[Plain-text document sources]
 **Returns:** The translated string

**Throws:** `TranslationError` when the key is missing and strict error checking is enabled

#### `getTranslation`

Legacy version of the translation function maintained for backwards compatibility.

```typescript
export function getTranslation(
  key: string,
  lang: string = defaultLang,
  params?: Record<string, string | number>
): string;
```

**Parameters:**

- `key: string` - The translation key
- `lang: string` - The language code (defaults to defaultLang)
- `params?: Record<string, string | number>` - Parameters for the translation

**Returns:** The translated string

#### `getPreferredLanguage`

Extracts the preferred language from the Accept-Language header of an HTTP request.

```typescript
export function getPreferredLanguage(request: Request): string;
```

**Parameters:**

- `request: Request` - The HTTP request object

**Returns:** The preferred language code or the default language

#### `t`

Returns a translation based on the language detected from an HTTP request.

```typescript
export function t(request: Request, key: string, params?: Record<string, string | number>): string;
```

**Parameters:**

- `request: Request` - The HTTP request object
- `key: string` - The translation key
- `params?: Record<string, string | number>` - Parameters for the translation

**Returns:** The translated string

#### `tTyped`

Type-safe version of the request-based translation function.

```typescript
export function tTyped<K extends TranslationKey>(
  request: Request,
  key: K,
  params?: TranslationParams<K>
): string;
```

==

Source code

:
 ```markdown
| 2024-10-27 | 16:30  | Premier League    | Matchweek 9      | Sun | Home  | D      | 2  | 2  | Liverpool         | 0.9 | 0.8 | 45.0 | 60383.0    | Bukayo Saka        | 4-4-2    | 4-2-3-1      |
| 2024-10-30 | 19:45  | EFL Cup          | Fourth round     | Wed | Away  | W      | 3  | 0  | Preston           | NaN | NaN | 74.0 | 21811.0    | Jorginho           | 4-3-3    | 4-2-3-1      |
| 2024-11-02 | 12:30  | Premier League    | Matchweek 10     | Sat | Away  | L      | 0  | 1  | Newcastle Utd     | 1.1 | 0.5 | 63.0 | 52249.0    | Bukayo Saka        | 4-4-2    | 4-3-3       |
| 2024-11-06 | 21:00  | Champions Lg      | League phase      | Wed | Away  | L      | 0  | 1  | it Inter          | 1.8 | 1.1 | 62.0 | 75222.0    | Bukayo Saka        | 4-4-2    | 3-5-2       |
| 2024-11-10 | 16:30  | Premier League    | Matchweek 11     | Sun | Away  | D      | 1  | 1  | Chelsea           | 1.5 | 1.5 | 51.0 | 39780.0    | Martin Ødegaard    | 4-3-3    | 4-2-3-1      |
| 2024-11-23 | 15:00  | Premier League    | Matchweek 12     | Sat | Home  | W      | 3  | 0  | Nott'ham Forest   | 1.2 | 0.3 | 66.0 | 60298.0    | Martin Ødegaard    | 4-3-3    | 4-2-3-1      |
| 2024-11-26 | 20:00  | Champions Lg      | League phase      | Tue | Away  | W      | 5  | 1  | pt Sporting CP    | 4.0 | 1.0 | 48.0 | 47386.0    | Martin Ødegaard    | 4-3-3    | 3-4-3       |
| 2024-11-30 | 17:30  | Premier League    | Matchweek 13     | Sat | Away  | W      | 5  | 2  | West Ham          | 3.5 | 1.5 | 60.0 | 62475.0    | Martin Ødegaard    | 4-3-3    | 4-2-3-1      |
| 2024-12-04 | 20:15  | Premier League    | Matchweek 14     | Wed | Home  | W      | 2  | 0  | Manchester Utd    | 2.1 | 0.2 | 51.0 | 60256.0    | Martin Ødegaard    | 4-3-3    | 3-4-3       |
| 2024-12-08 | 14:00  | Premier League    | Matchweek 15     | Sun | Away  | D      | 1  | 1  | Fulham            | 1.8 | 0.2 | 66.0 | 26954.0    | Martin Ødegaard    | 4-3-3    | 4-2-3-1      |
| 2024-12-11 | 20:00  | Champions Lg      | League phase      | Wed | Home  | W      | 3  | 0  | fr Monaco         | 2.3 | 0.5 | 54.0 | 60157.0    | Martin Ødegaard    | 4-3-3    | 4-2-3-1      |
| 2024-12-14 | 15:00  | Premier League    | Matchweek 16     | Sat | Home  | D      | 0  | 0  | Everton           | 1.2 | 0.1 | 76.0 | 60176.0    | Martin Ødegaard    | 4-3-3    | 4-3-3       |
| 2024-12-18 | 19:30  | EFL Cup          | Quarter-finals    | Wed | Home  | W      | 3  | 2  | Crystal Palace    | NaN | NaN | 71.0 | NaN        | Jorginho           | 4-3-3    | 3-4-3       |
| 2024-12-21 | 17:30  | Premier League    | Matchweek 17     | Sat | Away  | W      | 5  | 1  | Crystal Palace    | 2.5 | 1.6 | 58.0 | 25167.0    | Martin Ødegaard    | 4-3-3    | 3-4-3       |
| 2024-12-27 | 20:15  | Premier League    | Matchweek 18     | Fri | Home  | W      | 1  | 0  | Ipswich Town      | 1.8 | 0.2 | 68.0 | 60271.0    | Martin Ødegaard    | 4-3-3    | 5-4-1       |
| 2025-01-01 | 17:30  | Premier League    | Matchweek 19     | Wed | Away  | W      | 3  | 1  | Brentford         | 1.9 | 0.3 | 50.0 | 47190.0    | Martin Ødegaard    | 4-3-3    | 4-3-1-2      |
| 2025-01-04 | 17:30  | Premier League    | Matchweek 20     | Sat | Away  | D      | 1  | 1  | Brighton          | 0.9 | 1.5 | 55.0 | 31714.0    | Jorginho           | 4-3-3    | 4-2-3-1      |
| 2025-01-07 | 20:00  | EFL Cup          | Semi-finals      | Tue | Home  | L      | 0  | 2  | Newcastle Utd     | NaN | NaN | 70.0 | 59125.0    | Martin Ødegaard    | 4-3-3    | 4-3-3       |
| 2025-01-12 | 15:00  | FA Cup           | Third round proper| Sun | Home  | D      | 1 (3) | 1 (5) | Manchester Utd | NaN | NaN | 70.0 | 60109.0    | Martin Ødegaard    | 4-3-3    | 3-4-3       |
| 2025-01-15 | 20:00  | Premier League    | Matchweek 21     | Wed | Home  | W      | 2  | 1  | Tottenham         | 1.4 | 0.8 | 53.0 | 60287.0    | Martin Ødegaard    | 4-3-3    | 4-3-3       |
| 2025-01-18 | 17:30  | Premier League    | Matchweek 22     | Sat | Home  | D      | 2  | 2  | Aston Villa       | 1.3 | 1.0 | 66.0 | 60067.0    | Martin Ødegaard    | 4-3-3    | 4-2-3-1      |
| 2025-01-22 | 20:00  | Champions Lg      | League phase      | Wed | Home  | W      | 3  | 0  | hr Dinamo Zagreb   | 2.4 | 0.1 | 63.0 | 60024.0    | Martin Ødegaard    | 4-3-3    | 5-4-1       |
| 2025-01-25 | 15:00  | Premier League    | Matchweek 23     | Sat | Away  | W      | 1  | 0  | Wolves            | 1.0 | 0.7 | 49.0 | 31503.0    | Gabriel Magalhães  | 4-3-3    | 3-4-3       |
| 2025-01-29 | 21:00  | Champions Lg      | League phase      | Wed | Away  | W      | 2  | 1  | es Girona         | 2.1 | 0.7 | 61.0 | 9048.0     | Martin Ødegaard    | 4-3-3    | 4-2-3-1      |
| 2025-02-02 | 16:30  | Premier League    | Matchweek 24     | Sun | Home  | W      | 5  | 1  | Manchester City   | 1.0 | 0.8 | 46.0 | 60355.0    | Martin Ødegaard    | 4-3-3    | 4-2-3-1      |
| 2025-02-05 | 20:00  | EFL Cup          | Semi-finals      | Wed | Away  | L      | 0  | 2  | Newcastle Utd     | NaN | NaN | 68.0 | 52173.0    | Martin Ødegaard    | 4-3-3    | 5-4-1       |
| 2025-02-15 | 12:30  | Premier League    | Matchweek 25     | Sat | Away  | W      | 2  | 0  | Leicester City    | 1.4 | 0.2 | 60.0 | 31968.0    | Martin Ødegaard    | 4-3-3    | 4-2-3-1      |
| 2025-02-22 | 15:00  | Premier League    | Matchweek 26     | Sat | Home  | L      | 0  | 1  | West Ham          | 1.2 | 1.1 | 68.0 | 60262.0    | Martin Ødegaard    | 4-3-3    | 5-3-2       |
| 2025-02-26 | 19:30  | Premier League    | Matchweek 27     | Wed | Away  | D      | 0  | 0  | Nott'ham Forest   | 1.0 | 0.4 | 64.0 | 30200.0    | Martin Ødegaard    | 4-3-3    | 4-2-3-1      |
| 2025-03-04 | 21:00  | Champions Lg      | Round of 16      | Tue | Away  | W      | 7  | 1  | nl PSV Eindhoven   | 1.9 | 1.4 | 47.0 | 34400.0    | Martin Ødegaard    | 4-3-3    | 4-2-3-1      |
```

Task description: Taking every line of the records in turn, count the ones holding "function", and state nothing but the number.

Task response: 6